2018 年 17 巻 p. 125-130
本研究は, 5分間と10分間のハンドマッサージの実施時間の違いによる生理的および心理的効果を明らかにすることを目的として健常成人女子学生23名を対象にランダム化比較試験を行った. 基本属性, ハンドマッサージ実施前後の体温, 脈拍, 血圧, 唾液アミラーゼ, 心拍変動スペクトル解析, 疲労・ストレス・リラックス度 (VAS) , 気分状態 (POMS) について調査した.

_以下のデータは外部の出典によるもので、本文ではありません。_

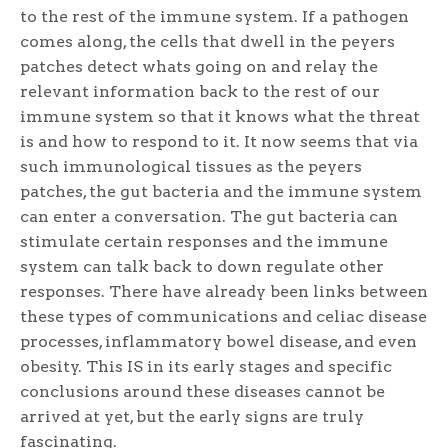
to the rest of the immune system. If a pathogen
comes along, the cells that dwell in the peyers
patches detect whats going on and relay the
relevant information back to the rest of our
immune system so that it knows what the threat
is and how to respond to it. It now seems that via
such immunological tissues as the peyers
patches, the gut bacteria and the immune system
can enter a conversation. The gut bacteria can
stimulate certain responses and the immune
system can talk back to down regulate other
responses. There have already been links between
these types of communications and celiac disease
processes, inflammatory bowel disease, and even
obesity. This IS in its early stages and specific
conclusions around these diseases cannot be
arrived at yet, but the early signs are truly
fascinating.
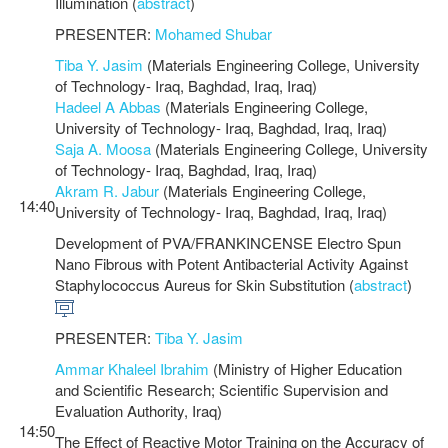
Illumination (
abstract
)
PRESENTER:
Mohamed Shubar
Tiba Y. Jasim
(Materials Engineering College, University
of Technology- Iraq, Baghdad, Iraq, Iraq)
Hadeel A Abbas
(Materials Engineering College,
University of Technology- Iraq, Baghdad, Iraq, Iraq)
Saja A. Moosa
(Materials Engineering College, University
of Technology- Iraq, Baghdad, Iraq, Iraq)
Akram R. Jabur
(Materials Engineering College,
14:40
University of Technology- Iraq, Baghdad, Iraq, Iraq)
Development of PVA/FRANKINCENSE Electro Spun
Nano Fibrous with Potent Antibacterial Activity Against
Staphylococcus Aureus for Skin Substitution (
abstract
)
PRESENTER:
Tiba Y. Jasim
Ammar Khaleel Ibrahim
(Ministry of Higher Education
and Scientific Research; Scientific Supervision and
Evaluation Authority, Iraq)
14:50
The Effect of Reactive Motor Training on the Accuracy of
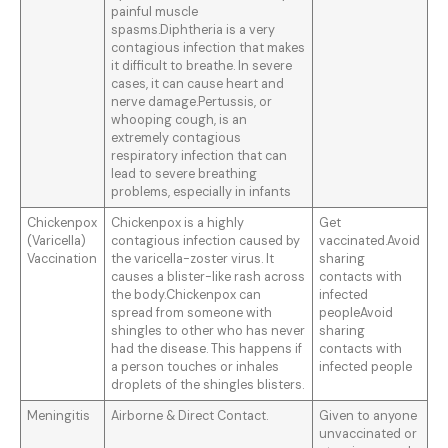
painful muscle
spasms.Diphtheria is a very
contagious infection that makes
it difficult to breathe. In severe
cases, it can cause heart and
nerve damage.Pertussis, or
whooping cough, is an
extremely contagious
respiratory infection that can
lead to severe breathing
problems, especially in infants
Chickenpox
Chickenpox is a highly
Get
(Varicella)
contagious infection caused by
vaccinated.Avoid
Vaccination
the varicella-zoster virus. It
sharing
causes a blister-like rash across
contacts with
the body.Chickenpox can
infected
spread from someone with
peopleAvoid
shingles to other who has never
sharing
had the disease. This happens if
contacts with
a person touches or inhales
infected people
droplets of the shingles blisters.
Meningitis
Airborne & Direct Contact.
Given to anyone
unvaccinated or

ハンドマッサージの実施前後で, 生理的指標では5分間群で脈拍と収縮期血圧が, 10分間群で脈拍と拡張期血圧が低下したが, いずれも数値の変化はわずかであった. 心理的指標では, 5分間群でVASの疲労度 (身体, 心理面) , ストレス度が低下し, リラックス度が上昇した. POMSの気分状態では, 緊張-不安, 抑うつ-落ち込み, 怒り-敵意, 疲労, 混乱が低下した. また, 10分間群ではPOMSの緊張-不安, 活気, 疲労が低下した.
本研究では, 5分間というごく短時間の実施でもリラックスなどの心理的効果が得られ, 看護の現場において短時間のハンドマッサージが有用である可能性が示された.